[Work instructions] Can you return, unchanged, the lines of the records between the line holding "country: Mexico" and the line holding "genus: Udotea", inclusive?

--*--

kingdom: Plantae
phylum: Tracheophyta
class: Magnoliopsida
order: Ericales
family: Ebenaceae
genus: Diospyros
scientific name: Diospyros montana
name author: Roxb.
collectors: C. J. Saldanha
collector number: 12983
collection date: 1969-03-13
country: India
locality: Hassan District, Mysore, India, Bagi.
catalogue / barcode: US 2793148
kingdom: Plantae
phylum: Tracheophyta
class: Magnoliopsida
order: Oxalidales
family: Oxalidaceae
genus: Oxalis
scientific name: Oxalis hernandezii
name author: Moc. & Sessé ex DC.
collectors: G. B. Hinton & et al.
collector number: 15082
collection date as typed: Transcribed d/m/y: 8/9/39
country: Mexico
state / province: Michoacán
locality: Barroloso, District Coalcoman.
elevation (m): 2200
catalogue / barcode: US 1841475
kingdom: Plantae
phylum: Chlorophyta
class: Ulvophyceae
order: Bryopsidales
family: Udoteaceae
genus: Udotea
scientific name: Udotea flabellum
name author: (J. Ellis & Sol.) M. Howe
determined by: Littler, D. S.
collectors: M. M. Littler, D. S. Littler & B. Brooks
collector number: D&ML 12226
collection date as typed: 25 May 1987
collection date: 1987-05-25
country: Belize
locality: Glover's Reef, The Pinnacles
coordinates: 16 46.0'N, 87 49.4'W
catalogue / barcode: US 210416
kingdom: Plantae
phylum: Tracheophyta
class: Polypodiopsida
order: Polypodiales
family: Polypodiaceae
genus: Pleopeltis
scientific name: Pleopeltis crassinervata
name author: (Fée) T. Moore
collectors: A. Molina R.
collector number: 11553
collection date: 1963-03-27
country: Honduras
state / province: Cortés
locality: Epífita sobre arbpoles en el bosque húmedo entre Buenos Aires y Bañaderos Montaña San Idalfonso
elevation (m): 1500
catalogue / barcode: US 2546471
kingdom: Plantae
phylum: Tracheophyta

--*--

[Answer below]
country: Mexico
state / province: Michoacán
locality: Barroloso, District Coalcoman.
elevation (m): 2200
catalogue / barcode: US 1841475
kingdom: Plantae
phylum: Chlorophyta
class: Ulvophyceae
order: Bryopsidales
family: Udoteaceae
genus: Udotea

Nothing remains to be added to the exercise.